Reuters · Uhr (aktualisiert: Uhr)

Berlin (Reuters) - Eine zweite große Infektionswelle in der Corona-Krise könnte Deutschland zwei führenden Virologen zufolge erspart bleiben.

"Vielleicht entgehen wir einem zweiten Shutdown", sagte der Virologe Christian Drosten von der Berliner Charite dem "Spiegel". Es gebe jetzt eine "theoretische Möglichkeit", dass die Deutschen "ohne zweite Welle durchkommen". Ähnlich äußerte sich sein Kollege Hendrik Streeck von der Universität Bonn. Vermutlich werde es immer mal wieder lokale Ausbrüche wie zuletzt in Leer oder Frankfurt geben, sagte Streeck dem RedaktionsNetzwerk Deutschland (RND) in einem Vorabbericht von Freitag. "Das wird vielleicht im Herbst auch vermehrt und überraschend geschehen – aber ich glaube nicht, dass wir eine zweite Welle sehen werden, die uns regelrecht überschwemmt und überfordert."

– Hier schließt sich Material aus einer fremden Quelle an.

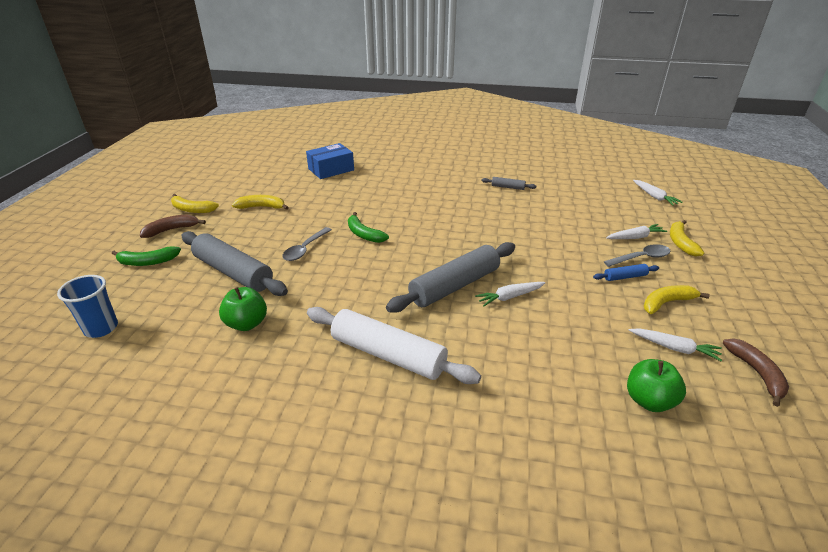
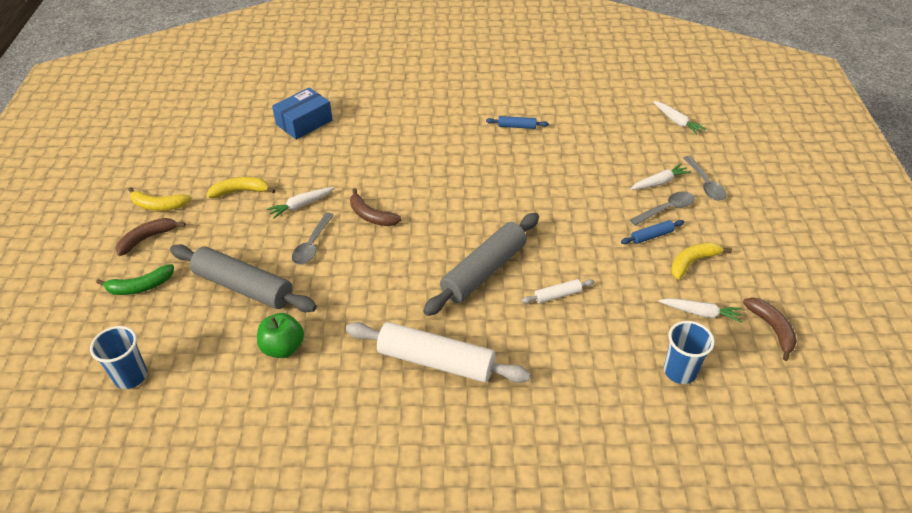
camera: 10 degrees left, 10 degrees up
green banana [348,212,389,243] -> brown banana [350,188,402,226]
white carrot [475,282,546,306] -> white carrot moved to [267,187,335,219]
grey rolling pin [481,177,536,190] -> blue rolling pin [486,116,549,129]
green apple [627,359,686,412] -> blue cup [664,321,715,384]
yellow banana [670,220,704,257] -> grey spoon [683,156,727,201]
none -> white rolling pin [522,279,594,303]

Drosten sagte, die Wissenschaft habe inzwischen ein besseres Verständnis des Infektionsgeschehens. Man wisse nun genauer, wie sich das Virus verbreite - und zwar über wenige sogenannte Superspreader, die es an viele Menschen weitergäben. "Und ein solches Infektionsgeschehen kann man besser kontrollieren als eine gleichförmige Ausbreitung unterm Radar, wie wir das am Anfang angenommen haben", sagt Drosten. Dafür könnte die Zeit der Quarantäne aber deutlich verkürzt werden: Kontaktpersonen müssten künftig nur eine gute Woche in der Isolation verbringen, denn "die Inkubationszeit und die Zeit, in der man ansteckend ist, das alles ist nämlich deutlich kürzer als anfangs gedacht". Deutschland befinde sich ohnehin in einer guten Situation. "Wir haben mit vergleichsweise milden Maßnahmen eine Pandemiewelle gestoppt, und zwar total effizient."

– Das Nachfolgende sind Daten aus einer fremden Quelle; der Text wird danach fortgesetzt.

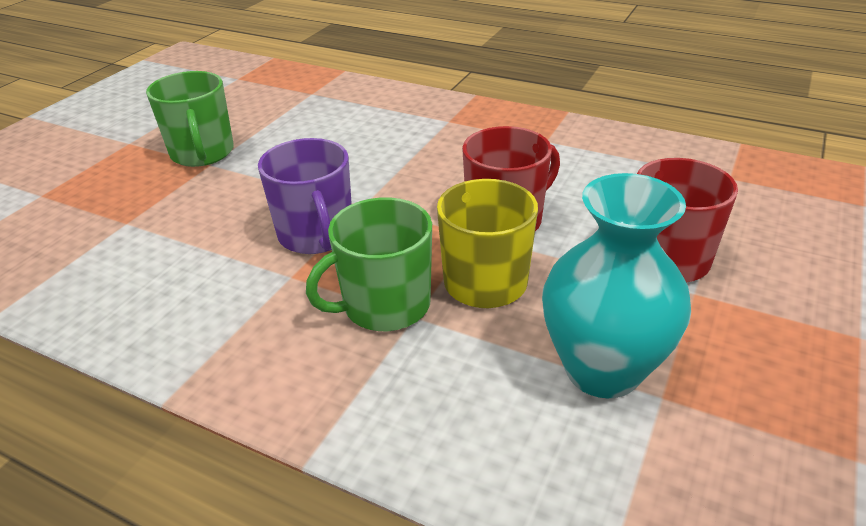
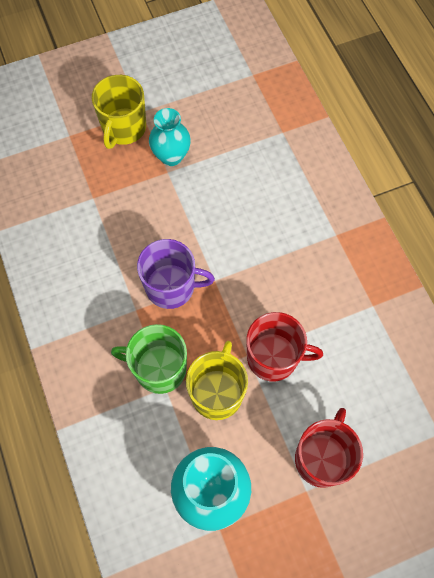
camera: 40 degrees right, 30 degrees up
green mug [146,71,234,167] -> turquoise vase [149,108,191,166]
purple mug [258,138,352,254] -> purple mug turned 105 degrees counterclockwise [137,239,215,309]
none -> yellow mug [92,75,146,149]

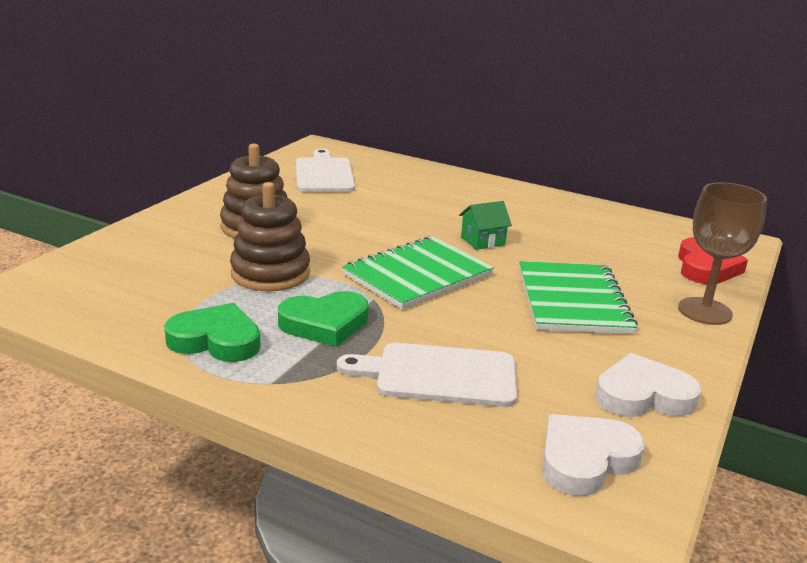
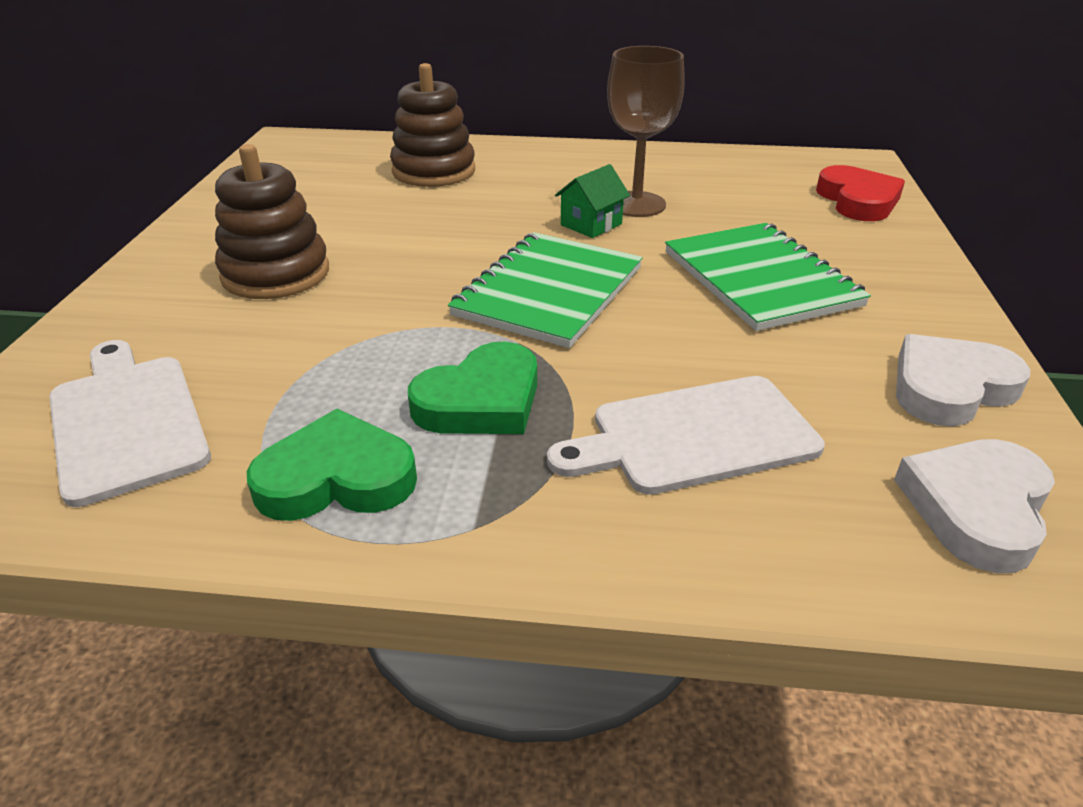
camera: 20 degrees left, 10 degrees up
brown stacking toy [230,182,310,291] -> brown stacking toy moved to [390,63,475,187]
white cutting board [296,149,355,192] -> white cutting board moved to [49,340,211,507]
brown goblet [678,182,767,325] -> brown goblet moved to [607,46,685,217]

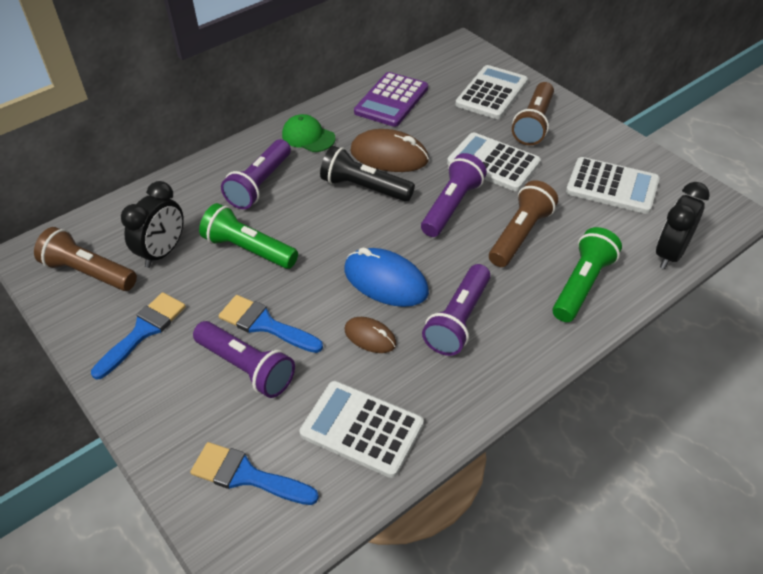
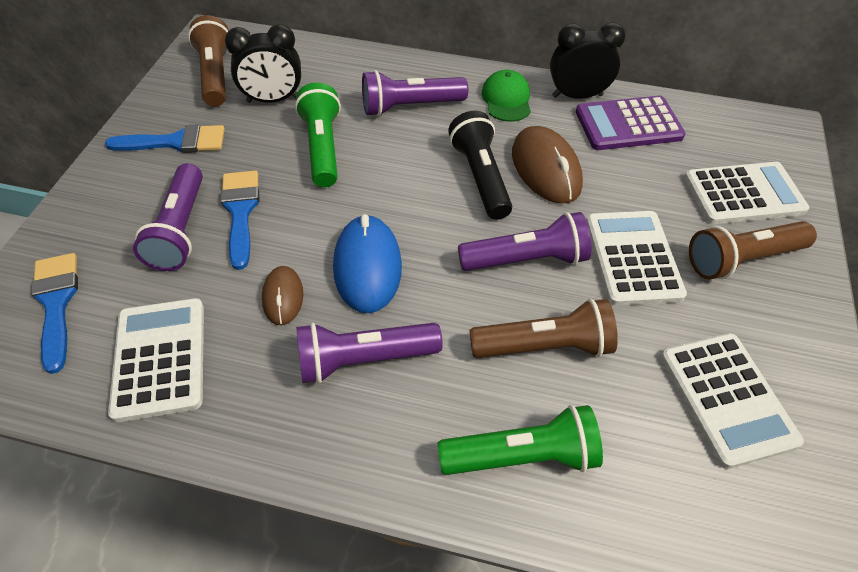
camera: 50 degrees right, 5 degrees up
black clock [656,182,710,269] -> black clock moved to [550,22,626,99]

Auch sieht Streeck grundsätzlich gute Chancen, das Virus beherrschbar zu halten. Denn trotz der Lockerungen habe es keinen Anstieg der Infektionen gegeben, und mittlerweile liege die Zahl der Erkrankten unter 10.000. Er rät dazu bei den Schutzmaßnahmen sich vor allem auf Großevents zu fokussieren. "Die zu unterbinden scheint am ehesten was gebracht zu haben." Zudem warnt er vor voreiligen Hoffnungen auf einen Impfstoff. Man tue gut daran, sich auch darauf vorzubereiten, dass es diesen Impfstoff nicht geben werde. "Gegen HIV wurden schon über 500 Impfstoffe konstruiert, wenige auf Effektivität getestet, aber keiner hat funktioniert", sagte Streeck. "Das Virus ist da und wird bleiben. Und wir müssen uns darauf einstellen, damit umzugehen."